The central government's stance is very firm: they'd rather have fewer, or even none, candidates! But those who are useless after being admitted are unacceptable, not even one, let alone thousands or tens of thousands!
The cost of educating college students is simply too high. The subsidies, scholarships, and other benefits that the Ministry of Education provides for each college student represent a huge investment every year.
If this produces mediocre college students, it would be better to use this money for compulsory education. At least after graduating from primary school, they would be qualified soldiers and workers. But what can a mediocre college student do?
If you ask him to do lowly tasks, he won't take off his long gown; but if you entrust him with important responsibilities, would you feel at ease with him?
Many young people in later generations, especially college students, like to make fun of themselves, describing themselves as both innocent and foolish, and taking pride in being a college student's silly and cute nature.
But those kinds of people think that promoting themselves like that will make them seem cute, little do they know that others will actually believe them! You yourself admit that you're stupid, so who else would believe you!
Real, hard-working college students don't have time for silly, cute antics. While you're taking pride in your own silliness, they've already started engaging with high-level academics under their mentors.
Zhao Yan hopes that after investing so much, future Chinese college students will be masculine, intelligent, and strong, not the kind of silly fools in those cutesy videos.
All Zhao Yan could do was pave the way and wait for those who met the requirements to come up.
As for those who are eliminated, they are destined to be at the bottom. Zhao Yan is not afraid that someone like Huang Chao will emerge from among them, because as long as fairness is ensured, someone like Huang Chao will definitely be given priority in admission.
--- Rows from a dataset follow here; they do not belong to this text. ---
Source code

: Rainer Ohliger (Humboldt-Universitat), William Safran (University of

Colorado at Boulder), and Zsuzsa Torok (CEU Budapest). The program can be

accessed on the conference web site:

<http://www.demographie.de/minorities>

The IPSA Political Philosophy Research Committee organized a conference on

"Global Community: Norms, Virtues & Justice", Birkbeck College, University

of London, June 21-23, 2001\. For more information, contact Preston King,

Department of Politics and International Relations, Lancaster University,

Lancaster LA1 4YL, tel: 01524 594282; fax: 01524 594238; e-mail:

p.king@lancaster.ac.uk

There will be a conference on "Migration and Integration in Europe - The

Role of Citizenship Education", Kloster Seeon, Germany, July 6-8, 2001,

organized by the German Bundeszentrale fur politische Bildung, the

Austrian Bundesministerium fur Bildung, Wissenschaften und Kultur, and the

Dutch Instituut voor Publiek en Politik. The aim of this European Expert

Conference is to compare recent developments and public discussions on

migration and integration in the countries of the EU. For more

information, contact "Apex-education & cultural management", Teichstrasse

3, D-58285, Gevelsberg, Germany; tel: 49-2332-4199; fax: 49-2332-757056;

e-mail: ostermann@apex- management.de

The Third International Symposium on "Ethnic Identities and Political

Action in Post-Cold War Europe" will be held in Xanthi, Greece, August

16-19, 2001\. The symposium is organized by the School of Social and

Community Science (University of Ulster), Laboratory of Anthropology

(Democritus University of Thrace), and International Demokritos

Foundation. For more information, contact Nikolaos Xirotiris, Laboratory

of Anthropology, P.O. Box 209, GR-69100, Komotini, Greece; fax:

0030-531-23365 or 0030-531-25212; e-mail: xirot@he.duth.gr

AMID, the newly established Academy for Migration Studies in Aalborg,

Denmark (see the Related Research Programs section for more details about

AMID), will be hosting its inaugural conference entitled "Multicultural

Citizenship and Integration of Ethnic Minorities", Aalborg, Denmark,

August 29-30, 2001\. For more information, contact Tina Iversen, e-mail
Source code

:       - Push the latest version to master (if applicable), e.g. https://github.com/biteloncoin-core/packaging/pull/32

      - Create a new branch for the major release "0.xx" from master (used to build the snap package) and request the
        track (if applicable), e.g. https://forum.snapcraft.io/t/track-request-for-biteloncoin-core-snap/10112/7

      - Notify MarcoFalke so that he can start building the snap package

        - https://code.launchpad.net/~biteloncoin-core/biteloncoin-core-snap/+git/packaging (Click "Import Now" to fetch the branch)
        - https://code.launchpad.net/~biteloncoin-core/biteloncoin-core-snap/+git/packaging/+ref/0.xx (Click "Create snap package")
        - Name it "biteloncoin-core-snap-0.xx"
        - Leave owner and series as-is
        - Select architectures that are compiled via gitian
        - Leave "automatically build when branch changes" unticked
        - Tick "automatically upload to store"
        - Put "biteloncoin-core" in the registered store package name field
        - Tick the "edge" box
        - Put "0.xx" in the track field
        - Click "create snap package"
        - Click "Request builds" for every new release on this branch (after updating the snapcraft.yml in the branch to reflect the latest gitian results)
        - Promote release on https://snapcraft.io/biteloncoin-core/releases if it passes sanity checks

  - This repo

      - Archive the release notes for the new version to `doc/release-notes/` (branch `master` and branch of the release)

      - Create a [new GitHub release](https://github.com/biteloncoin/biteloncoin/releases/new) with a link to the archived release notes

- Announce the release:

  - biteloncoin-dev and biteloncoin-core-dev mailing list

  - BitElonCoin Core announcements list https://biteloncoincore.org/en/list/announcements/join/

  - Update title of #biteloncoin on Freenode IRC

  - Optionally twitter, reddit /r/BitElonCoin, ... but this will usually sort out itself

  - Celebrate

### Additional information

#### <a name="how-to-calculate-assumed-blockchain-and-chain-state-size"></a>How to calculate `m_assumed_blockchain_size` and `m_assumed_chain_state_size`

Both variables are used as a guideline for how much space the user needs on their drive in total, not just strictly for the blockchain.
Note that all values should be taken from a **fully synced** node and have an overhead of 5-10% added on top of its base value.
Chapter 194 Northeast China and Soybeans
Inside the imperial study, Zhao Yan immersed himself in a sea of documents, the mountain of files piled up on the table blocking his view.
"His Majesty! His Majesty!"
"Here it is!"
Hearing the shout, Zhao Yan poked his head out from behind the mountain of documents: "What is it now, Lao Zhang?"
Zhang Mingqi hurriedly sat down opposite Zhao Yan, picked up Zhao Yan's teacup without hesitation, and took a big gulp.
Zhao Yan snatched the teacup back with obvious disgust, dumping out the last bit of tea leaves: "Don't use it carelessly, this teacup is made of purple clay!"
"What brings you here again? Are those students still causing trouble?"
Zhang Mingqi said, "It's not about student demonstrations anymore. There are only five days left until the college entrance exams. They don't have time for demonstrations. They're all busy preparing for the exams."
Zhao Yan sat down and nodded in satisfaction: "If they dare to cause trouble again, I'll import a tracked tractor from America! Come on!"
"Alright, just tell me what it is, don't waste my time, I have too many documents piling up lately."
Zhang Mingqi didn't mince words: "Something's happened in the Northeast, it's very troublesome!"
"But don't worry, it's not a major diplomatic or war-related issue. It's just some troublesome matters in the soybean financial sector that the local authorities can't handle. So they called the Prime Minister's Office for a decision. We discussed it for a long time but still couldn't make a decision. In the end, we had to ask you to come up with a final decision."
Zhao Yan looked puzzled: "I understand the Northeast and soybeans, but when did the Northeast have finance? That place is full of corn cobs, when did it have finance?"
Zhao Yan is in charge of strategic decision-making and major events, as well as the final review and approval of various data and performance, and the checking and filling of gaps in some major events involving a lot of money and people.
Zhao Yan simply didn't have the energy to worry about the specific local industries and sector distribution, so Zhang Mingqi was more familiar with them.